Paul wrote to the Roman church “I magnify my office”. The term he used was actually “glorify”. In context it means to enhance or expand; to beautify; to improve what exists.
For example, an unadorned Christmas tree is not very attractive. But when an artsy person adds lights, tinsel, bulbs, and ribbons it becomes a thing of beauty. Even so in ministry: God gives us the raw material and we “magnify” it for Him by our efforts — done for His honor rather than our own.
It has ever been so. The first Adam was placed in the Garden of Eden before the Fall to “work and take care of it”. Why this seemingly innocuous assignment?
There were no weeds to pull. There was no lawn to water. God had made a beautiful paradise without Adams’ aid. What could this created man do to make God’s creation better? Could he be expected to improve on “and God saw that it was good”?

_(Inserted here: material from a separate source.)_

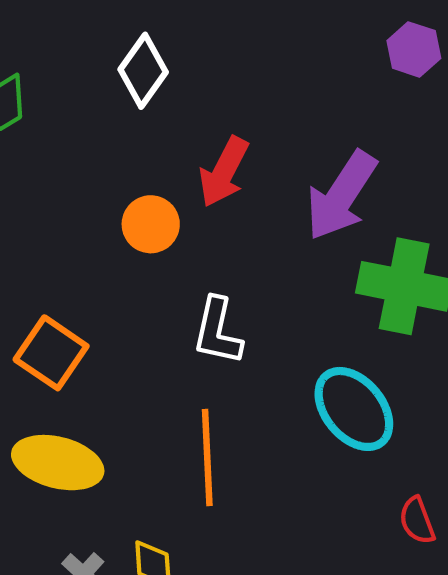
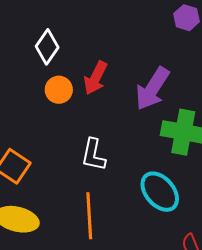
white diamond: (143, 71) -> (47, 47), moved
orange circle: (151, 224) -> (59, 90), moved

Well, yes, as a matter of fact, he could! God had left some small things undone so that Adam could “magnify”, not himself, but Him. The ever-so-slightly unfinished work of creation was to be gradually completed by way of a partnership between God and Adam. Since Adam was formed in God’s image, he possessed a natural penchant for making things better and more beautiful. This was in his DNA. He took after his Father.
But after the Fall the human inclination to invent, improve, discover, and create became selfish in the extreme. Creativity morphed into a stage upon which to magnify Adam, rather than glorify God. The Office of Topiary to the Glory of Elohim became prostituted. The process became something base and ignoble.

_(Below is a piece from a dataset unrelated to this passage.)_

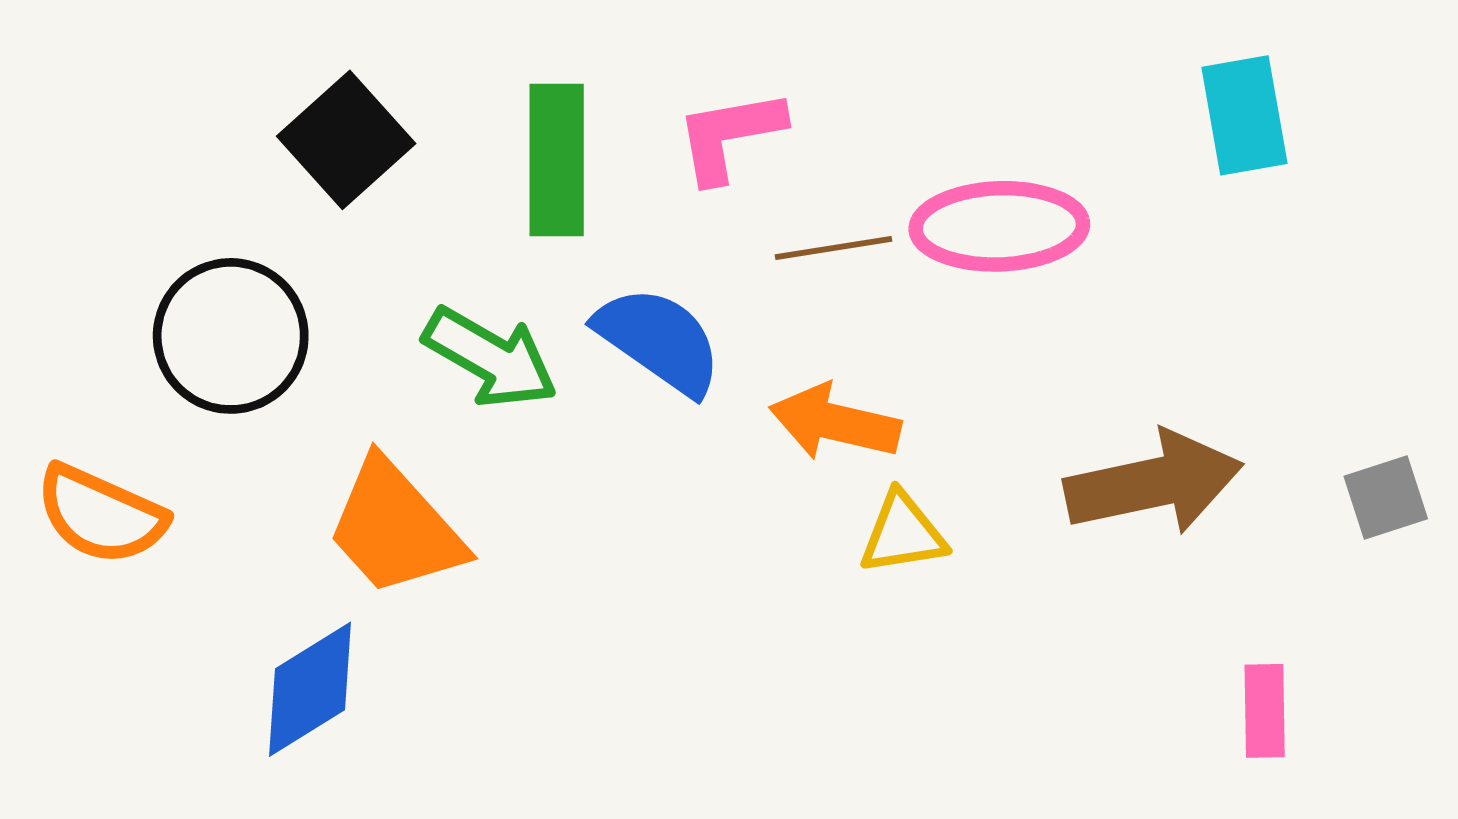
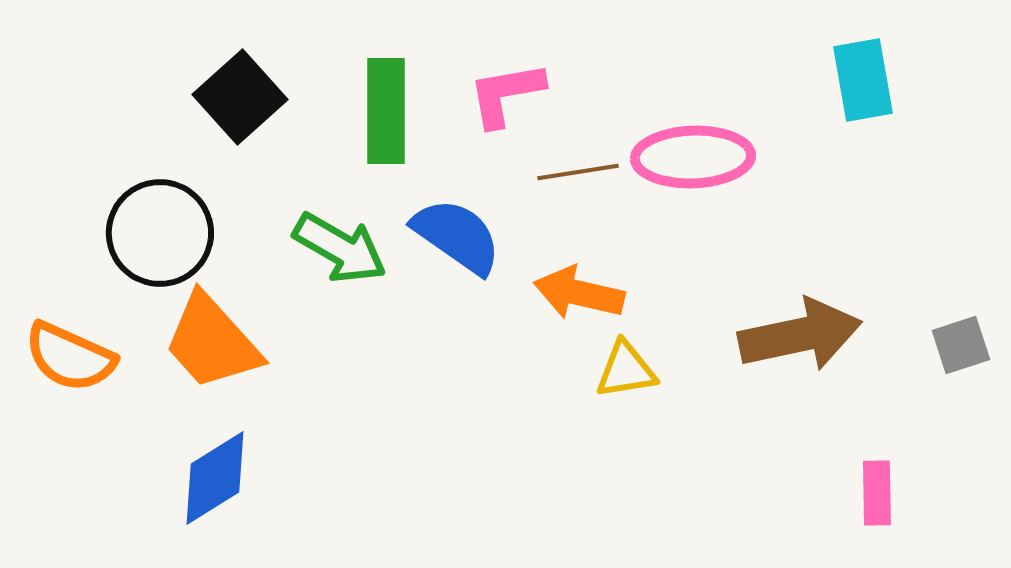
orange trapezoid: (395, 528) -> (212, 342), moved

Now all-too-mortal arborists trimmed trees and improved flower beds with nary a consideration for the Almighty. They no longer sought God’s smile or His favor. Furthermore, now there were weeds, a sign of the new sin-full order, which took the delight out of work as worship and turned it into drudgery for momentary self exhalation.
However, Paul regained the right perspective and focus. It was all about God, not about him. His purpose was to magnify his ministry, so that God could be honored. His life’s work was to the end that he could one day hear “well done, my good and faithful servant”. He served his Savior, not his self.

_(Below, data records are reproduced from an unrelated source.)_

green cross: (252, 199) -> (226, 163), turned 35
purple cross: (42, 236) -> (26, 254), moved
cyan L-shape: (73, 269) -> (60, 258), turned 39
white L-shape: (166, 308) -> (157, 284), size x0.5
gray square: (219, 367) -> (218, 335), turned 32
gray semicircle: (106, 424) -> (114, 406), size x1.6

Today we who are called to be “God’s gardeners” have been set apart to work in a Fallen Eden. Our labor is made increasingly difficult by the thorns and thistles that aim to choke out the very Word we proclaim.
Yet, we seek to magnify our ministry – not to our glory, but His. We are all too aware that without God and His giftings we can do no-thing, but even with His divine enablements the job won’t get done unless we give it our full effort and panache.
Paul made much of his ministry for Jesus of Nazareth, whom he had encountered at high noon two decades before.
He transformed the dirt from the Damascus Road into divine gold dust for God.
He took the shabby threads of his BC existence and wove a testimonial tapestry in honor of Christ’s goodness.
Paul’s scars bore witness to the fact that he had not fled adversity, but had been true to his primal call.
Any and all of us who are in ministry, called by Almighty God, could do worse than have an epitaph that reads: “He magnified his ministry” or “She made much of her call”.
May we strive to festoon and adorn the Gospel of Christ until the falleness of this Adamic planet is transformed into an Edenic paradise once more.